Soft Index\(\tilde{\mathbf{y}}\) Considered as a row vector, the set of masks\(\mathbf{S}\) Consider a matrix where each row\(i\) Designation\(i\) candidate mask\(\hat{\mathcal{M}}_i\) , a differentiable mask is easily constructed by simple matrix multiplication:
This operation generates a weighted average of the candidate masks based on the soft index, and all operations (including sampling and weighted averaging) are differentiable and relative to the probability of\(p\) The gradient of can be easily computed by being able to use differentiable masks\(\tilde{\mathcal{M}}\) to optimize the formula4
The sampling problem in the
-
do
LLMs
mask
Based on the distribution from the base\(p\) With a differentiable mask sampled in the middle, the gradient flow can easily reach the probability of\(p_i\) that makes it an optimizable variable in the system. However, it is not usually straightforward to learn fromlogits
generates probabilities, but instead learns scaling factors with\(\kappa\) (used form a nominal expression)logits
\(\pi_i\) , by means of Eq.\(p_i = \frac{\exp(\pi_i \cdot \kappa)}{\sum_j \exp( \pi_j \cdot \kappa )}\) to generate probabilities.
scaling factor\(\kappa\) Will be used to balancelogits
cap (a poem)Gumbel
the relative size of the noise, thus controlling the randomness of the sampling.
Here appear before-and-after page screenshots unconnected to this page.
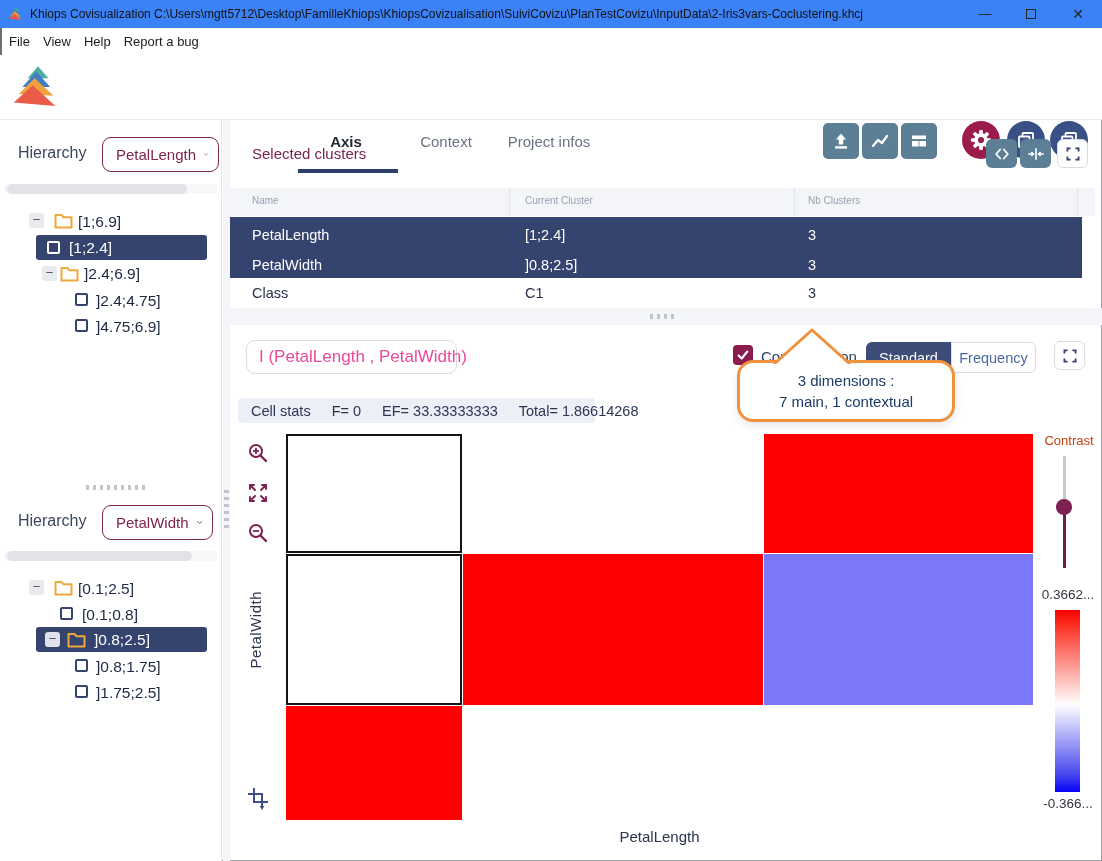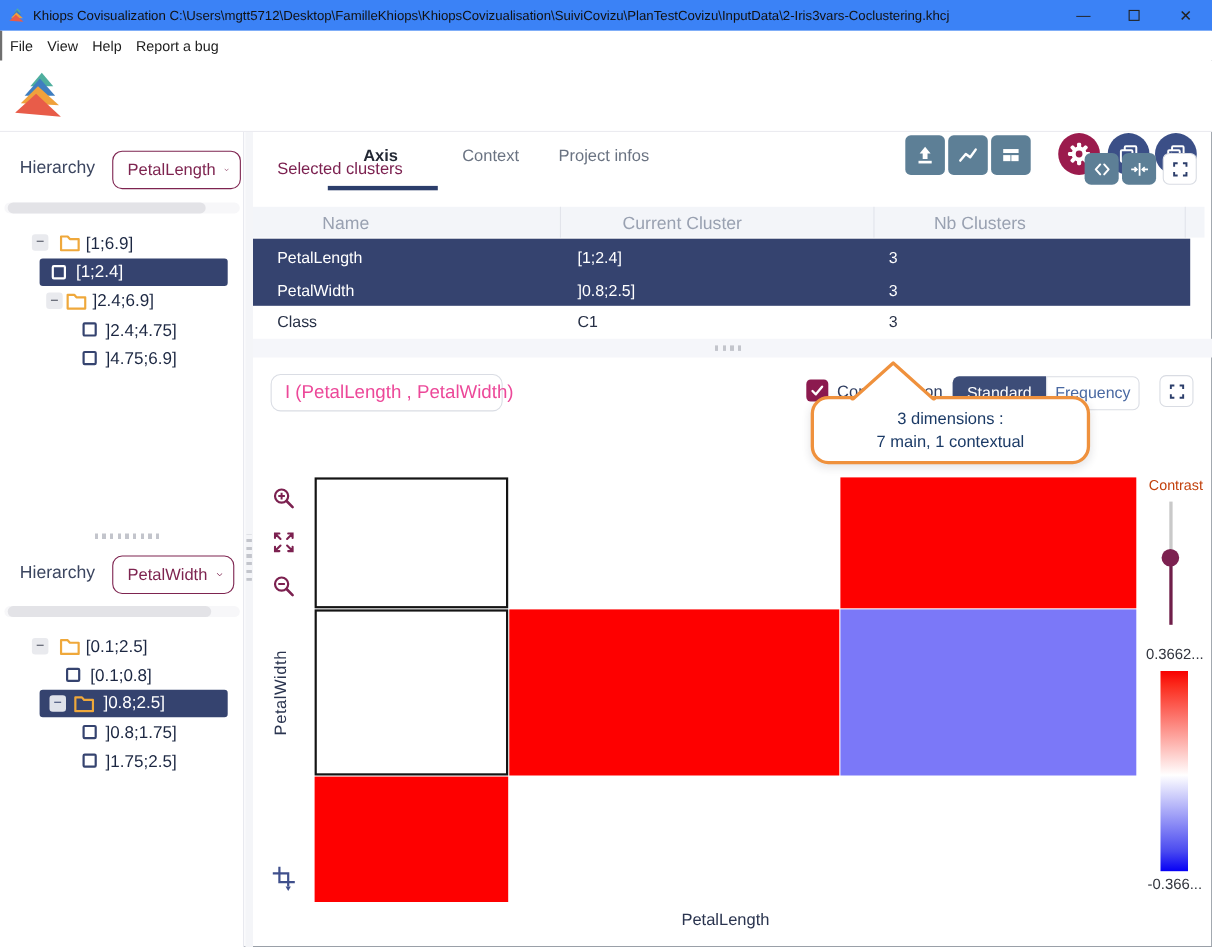--- a/index.html
+++ b/index.html
@@ -63,21 +63,21 @@
   .dots-v { position:absolute; width:5px;
             background:repeating-linear-gradient(0deg,#c3c5cc 0 3px, transparent 3px 7px); }
 
   
   .panel-title { position:absolute; left:252px; top:145px; font-size:15px; color:#7c2150; }
   .slatesm { position:absolute; top:139px; width:31px; height:29px; background:#5d7f96; border-radius:6px;
              display:flex; align-items:center; justify-content:center; cursor:pointer; }
   .whitesm { position:absolute; width:31px; height:29px; background:#fff; border:1px solid #d9dce3; border-radius:6px;
              display:flex; align-items:center; justify-content:center; cursor:pointer; }
   .thead { position:absolute; left:230px; top:188px; width:865px; height:28px; background:#f3f5f9; }
-  .thlabel { position:absolute; top:195px; font-size:16px; color:#99a1b1;margin-left:41px; }
+  .thlabel { position:absolute; top:195px; font-size:10px; color:#99a1b1; }
   .tsep { position:absolute; top:188px; width:1px; height:28px; background:#e2e4eb; }
   .darkblock { position:absolute; left:230px; top:217px; width:852px; height:61px; background:#35436f; }
   .cell { position:absolute; font-size:14.5px; white-space:nowrap; }
   .cell.lite { color:#fff; }
   .cell.darktxt { color:#273046; }
   .hstrip { position:absolute; left:230px; top:308px; width:872px; height:17px; background:#f5f6fa; }
 
   
   .seldd { position:absolute; left:246px; top:340px; width:211px; height:34px; background:#fff;
            border:1px solid #dadde4; border-radius:9px; display:flex; align-items:center;
@@ -86,21 +86,21 @@
   .checkbox { position:absolute; left:733px; top:345px; width:20px; height:20px; background:#8c1a4f;
               border-radius:4px; display:flex; align-items:center; justify-content:center; cursor:pointer; z-index:1;}
   .condlabel { position:absolute; left:761px; top:348px; font-size:15px; color:#2e3d60; z-index:0; }
   .segA { position:absolute; left:866px; top:342px; width:85px; height:31px; background:#3d4d78; color:#fff;
           border-radius:6px 0 0 6px; font-size:14.5px; display:flex; align-items:center; justify-content:center; cursor:pointer; z-index:0;}
   .segB { position:absolute; left:951px; top:342px; width:85px; height:31px; background:#fff; color:#4a69a2;
           border:1px solid #dadde4; border-radius:0 6px 6px 0; font-size:14.5px; display:flex; align-items:center;
           justify-content:center; cursor:pointer; }
   .expbtn { position:absolute; left:1054px; top:341px; }
 
-  .tooltip { position:absolute; left:737px; top:360px; width:254px; height:62px; background:#fff;
+  .tooltip { position:absolute; left:737px; top:360px; width:218px; height:62px; background:#fff;
              border:3px solid #ef913d; border-radius:16px; z-index:5;
              box-shadow:0 3px 8px rgba(40,40,60,.12); }
   .tooltip .l1 { position:absolute; left:0; top:9px; width:100%; text-align:center; font-size:15px; color:#1b3a66; }
   .tooltip .l2 { position:absolute; left:0; top:30px; width:100%; text-align:center; font-size:15px; color:#1b3a66; }
   .tipArrow { position:absolute; left:770px; top:328px; z-index:6; }
 
   .statspill { position:absolute; left:238px; top:398px; width:357px; height:25px; background:#edeff7;
                border-radius:4px; display:flex; align-items:center; gap:21px; padding-left:13px; }
   .statspill span { font-size:14.5px; color:#2b3655; white-space:nowrap; }
 
@@ -381,20 +381,26 @@
 
   <div class="tooltip">
     <div class="l1">3 dimensions :</div>
     <div class="l2">7 main, 1 contextual</div>
   </div>
   <svg class="tipArrow" width="84" height="36" viewBox="0 0 84 36">
     <polygon points="4,36 42,2 80,36" fill="#fff"></polygon>
     <polyline points="4,36 42,2 80,36" fill="none" stroke="#ef913d" stroke-width="3" stroke-linejoin="round"></polyline>
   </svg>
 
+  <div class="statspill">
+    <span>Cell stats</span>
+    <span>F= 0</span>
+    <span>EF= 33.33333333</span>
+    <span>Total= 1.86614268</span>
+  </div>
 
   <div class="mtool" style="top:442px">
     <svg width="22" height="22" viewBox="0 0 22 22">
       <circle cx="9" cy="9" r="6" fill="none" stroke="#7c2150" stroke-width="2"></circle>
       <line x1="13.5" y1="13.5" x2="19" y2="19" stroke="#7c2150" stroke-width="2.4" stroke-linecap="round"></line>
       <line x1="6" y1="9" x2="12" y2="9" stroke="#7c2150" stroke-width="1.8"></line>
       <line x1="9" y1="6" x2="9" y2="12" stroke="#7c2150" stroke-width="1.8"></line>
     </svg>
   </div>
   <div class="mtool" style="top:482px">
During training, all parameter blocks\(\{\mathcal{W}_i\}\) are associated with the corresponding distribution\(\{p_\pi(\mathcal{M}_i)\}\) associated and learn the optimal distribution in an end-to-end manner.
However, experiments on several large language models have revealed a new problem with learnable masks: since pruning operations produce zero parameters in the network, the gradient may vanish.
To address this problem, sparse weight regularization is introduced, which maintains appropriately large magnitudes in the remaining weights, leading to the following learning objective:
leave it (to sb)\(\lambda\) The weighted regularization term encourages a larger magnitude to be maintained after pruning.
-
Transfer learning for sparsity
Migration learning is one of the most popular paradigms in deep learning, while sparse migration learning constructs new masks by precomputing the masks.
The paper proposes a mask prior for initializing the distribution (Mask Prior
), which can significantly improve the training efficiency and quality. The mask prior can be obtained by one-time pruning methods, such as amplitude pruning,SparseGPT
cap (a poem)Wanda
。
Given a priori mask\(\mathcal{M}_0\) , calculate its similarity to all candidate masks:
For candidate masks that are highly similar to the a priori mask, their probability is increased in the initialization phase:
Among them.\(\sigma(o)\) belogits
The standard deviation of the\(\alpha\) is the hyperparameter that controls the a priori strength. When the\(\alpha=0\) when representing the learning of a differentiable mask without any a priori.
-
Methodological summary
From the randomly initializedlogits
starts and updates it when available using a priori masks as in Eq.10
shown. Then, the optimizationlogits
to solve the formula8
in the target. With a maximumlogits
mask\(\mathcal{M}_i\) will be used as the final mask for extrapolation.
Main experiments
If this article is helpful to you, please click a like or in the look at it ~~
For more content, please pay attention to WeChat public number [Xiaofei's Algorithm Engineering Notes].